Em 1988, Counter utilizou seu carisma para convencer o então presidente dos EUA, Ronald Reagan, a transferir os restos de Henson para o Cemitério Nacional de Arlington, junto com os de Peary e outros heróis da história norte-americana, incluindo os sete astronautas mortos no acidente da nave Challenger um ano antes. “Naquele dia histórico [6 de abril 1909], foi Henson, um afro-americano, o primeiro a chegar ao Polo e a fincar a bandeira norte-americana”, diz sua biografia no cemitério do Departamento de Defesa dos EUA.

Entretanto, existem dúvidas de que Henson, Peary e os quatro esquimós realmente chegaram ao Polo Norte. A organização Guinness World Records recorda que a Real Sociedade Geográfica da Grã-Bretanha respaldou durante o século XX a vitória da expedição de Peary frente à do também norte-americano Frederick Cook, que afirmou, aparentemente de forma falsa, que havia chegado lá um ano antes. No entanto, a Real Sociedade Geográfica hoje em dia não apoia nem Peary nem Cook.

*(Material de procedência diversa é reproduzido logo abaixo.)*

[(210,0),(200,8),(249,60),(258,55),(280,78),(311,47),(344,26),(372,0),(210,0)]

A Sociedade Geográfica Nacional dos EUA patrocinou a expedição de Peary, mas em 1989 concluiu, após analisar documentos e as sombras das fotos, que ele na verdade parou a cerca de oito quilômetros do Polo Norte. A velocidade da equipe no regresso, muito mais célere do que na ida, também despertou suspeitas, apesar de em 2005 os aventureiros Tom Avery e Matty McNair terem repetido a viagem de Peary e Henson no mesmo tempo, sugerindo que isso era possível, apesar das grandes diferenças entre as duas expedições.

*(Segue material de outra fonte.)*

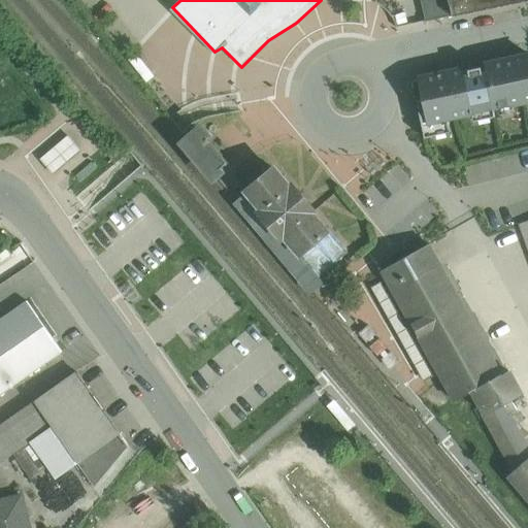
[(450,0),(454,14),(526,0),(450,0)]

Provavelmente nunca se saberá se Henson, um negro que roçou a era da escravidão, foi realmente o primeiro ser humano a pisar no Polo Norte. Mas, seja como for, sua vida merece reconhecimento. No ano 2000, Henson recebeu postumamente a medalha Hubbard, o maior prêmio da Sociedade Geográfica Nacional, reservado aos heróis da exploração. As mãos brancas de Robert Peary haviam recolhido a mesma medalha em 1906. Quase um século antes.